▶ YOUR INSTRUCTIONS: Edit the lines below so that each "collector number" reads "field number" instead, and leave everything else as it is.

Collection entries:
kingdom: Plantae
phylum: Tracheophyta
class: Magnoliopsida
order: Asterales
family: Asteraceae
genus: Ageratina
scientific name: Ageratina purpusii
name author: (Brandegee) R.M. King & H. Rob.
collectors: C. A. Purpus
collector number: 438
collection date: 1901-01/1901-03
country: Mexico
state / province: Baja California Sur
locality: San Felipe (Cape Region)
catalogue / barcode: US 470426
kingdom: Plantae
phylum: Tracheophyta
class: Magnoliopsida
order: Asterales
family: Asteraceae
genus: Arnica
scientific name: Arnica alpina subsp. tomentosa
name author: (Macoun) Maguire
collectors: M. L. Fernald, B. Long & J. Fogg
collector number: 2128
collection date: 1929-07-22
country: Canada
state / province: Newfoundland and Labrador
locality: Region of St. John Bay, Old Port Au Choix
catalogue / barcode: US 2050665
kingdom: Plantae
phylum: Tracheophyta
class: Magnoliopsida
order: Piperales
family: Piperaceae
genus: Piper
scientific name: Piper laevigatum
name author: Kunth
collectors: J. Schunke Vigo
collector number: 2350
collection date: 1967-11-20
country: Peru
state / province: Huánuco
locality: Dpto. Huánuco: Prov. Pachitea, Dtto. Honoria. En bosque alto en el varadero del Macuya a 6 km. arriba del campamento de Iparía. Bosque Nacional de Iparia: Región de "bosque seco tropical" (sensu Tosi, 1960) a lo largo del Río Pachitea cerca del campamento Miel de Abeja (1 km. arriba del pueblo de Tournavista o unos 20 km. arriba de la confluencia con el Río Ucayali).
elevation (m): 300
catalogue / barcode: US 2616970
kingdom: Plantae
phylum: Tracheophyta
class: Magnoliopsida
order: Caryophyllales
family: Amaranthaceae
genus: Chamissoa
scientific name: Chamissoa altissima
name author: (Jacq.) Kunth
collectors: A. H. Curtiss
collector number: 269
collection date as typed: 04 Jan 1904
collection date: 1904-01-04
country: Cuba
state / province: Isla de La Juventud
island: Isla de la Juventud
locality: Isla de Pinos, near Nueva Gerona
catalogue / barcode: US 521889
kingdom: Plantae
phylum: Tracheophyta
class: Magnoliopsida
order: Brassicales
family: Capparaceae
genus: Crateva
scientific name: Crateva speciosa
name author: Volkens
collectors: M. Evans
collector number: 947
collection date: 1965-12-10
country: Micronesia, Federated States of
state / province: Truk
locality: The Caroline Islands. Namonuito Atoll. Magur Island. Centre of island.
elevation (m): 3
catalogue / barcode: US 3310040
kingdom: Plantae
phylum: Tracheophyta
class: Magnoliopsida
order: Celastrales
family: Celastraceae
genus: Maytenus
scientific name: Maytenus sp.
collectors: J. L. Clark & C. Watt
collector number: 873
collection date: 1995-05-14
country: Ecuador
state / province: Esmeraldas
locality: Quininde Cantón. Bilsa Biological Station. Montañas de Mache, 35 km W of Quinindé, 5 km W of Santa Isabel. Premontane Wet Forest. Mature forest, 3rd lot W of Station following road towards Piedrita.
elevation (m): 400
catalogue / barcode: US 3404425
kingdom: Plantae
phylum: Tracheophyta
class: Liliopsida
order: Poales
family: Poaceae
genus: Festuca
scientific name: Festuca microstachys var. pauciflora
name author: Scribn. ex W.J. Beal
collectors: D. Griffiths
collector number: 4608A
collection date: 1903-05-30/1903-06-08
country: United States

▶ COMPLETED TASK:
kingdom: Plantae
phylum: Tracheophyta
class: Magnoliopsida
order: Asterales
family: Asteraceae
genus: Ageratina
scientific name: Ageratina purpusii
name author: (Brandegee) R.M. King & H. Rob.
collectors: C. A. Purpus
field number: 438
collection date: 1901-01/1901-03
country: Mexico
state / province: Baja California Sur
locality: San Felipe (Cape Region)
catalogue / barcode: US 470426
kingdom: Plantae
phylum: Tracheophyta
class: Magnoliopsida
order: Asterales
family: Asteraceae
genus: Arnica
scientific name: Arnica alpina subsp. tomentosa
name author: (Macoun) Maguire
collectors: M. L. Fernald, B. Long & J. Fogg
field number: 2128
collection date: 1929-07-22
country: Canada
state / province: Newfoundland and Labrador
locality: Region of St. John Bay, Old Port Au Choix
catalogue / barcode: US 2050665
kingdom: Plantae
phylum: Tracheophyta
class: Magnoliopsida
order: Piperales
family: Piperaceae
genus: Piper
scientific name: Piper laevigatum
name author: Kunth
collectors: J. Schunke Vigo
field number: 2350
collection date: 1967-11-20
country: Peru
state / province: Huánuco
locality: Dpto. Huánuco: Prov. Pachitea, Dtto. Honoria. En bosque alto en el varadero del Macuya a 6 km. arriba del campamento de Iparía. Bosque Nacional de Iparia: Región de "bosque seco tropical" (sensu Tosi, 1960) a lo largo del Río Pachitea cerca del campamento Miel de Abeja (1 km. arriba del pueblo de Tournavista o unos 20 km. arriba de la confluencia con el Río Ucayali).
elevation (m): 300
catalogue / barcode: US 2616970
kingdom: Plantae
phylum: Tracheophyta
class: Magnoliopsida
order: Caryophyllales
family: Amaranthaceae
genus: Chamissoa
scientific name: Chamissoa altissima
name author: (Jacq.) Kunth
collectors: A. H. Curtiss
field number: 269
collection date as typed: 04 Jan 1904
collection date: 1904-01-04
country: Cuba
state / province: Isla de La Juventud
island: Isla de la Juventud
locality: Isla de Pinos, near Nueva Gerona
catalogue / barcode: US 521889
kingdom: Plantae
phylum: Tracheophyta
class: Magnoliopsida
order: Brassicales
family: Capparaceae
genus: Crateva
scientific name: Crateva speciosa
name author: Volkens
collectors: M. Evans
field number: 947
collection date: 1965-12-10
country: Micronesia, Federated States of
state / province: Truk
locality: The Caroline Islands. Namonuito Atoll. Magur Island. Centre of island.
elevation (m): 3
catalogue / barcode: US 3310040
kingdom: Plantae
phylum: Tracheophyta
class: Magnoliopsida
order: Celastrales
family: Celastraceae
genus: Maytenus
scientific name: Maytenus sp.
collectors: J. L. Clark & C. Watt
field number: 873
collection date: 1995-05-14
country: Ecuador
state / province: Esmeraldas
locality: Quininde Cantón. Bilsa Biological Station. Montañas de Mache, 35 km W of Quinindé, 5 km W of Santa Isabel. Premontane Wet Forest. Mature forest, 3rd lot W of Station following road towards Piedrita.
elevation (m): 400
catalogue / barcode: US 3404425
kingdom: Plantae
phylum: Tracheophyta
class: Liliopsida
order: Poales
family: Poaceae
genus: Festuca
scientific name: Festuca microstachys var. pauciflora
name author: Scribn. ex W.J. Beal
collectors: D. Griffiths
field number: 4608A
collection date: 1903-05-30/1903-06-08
country: United States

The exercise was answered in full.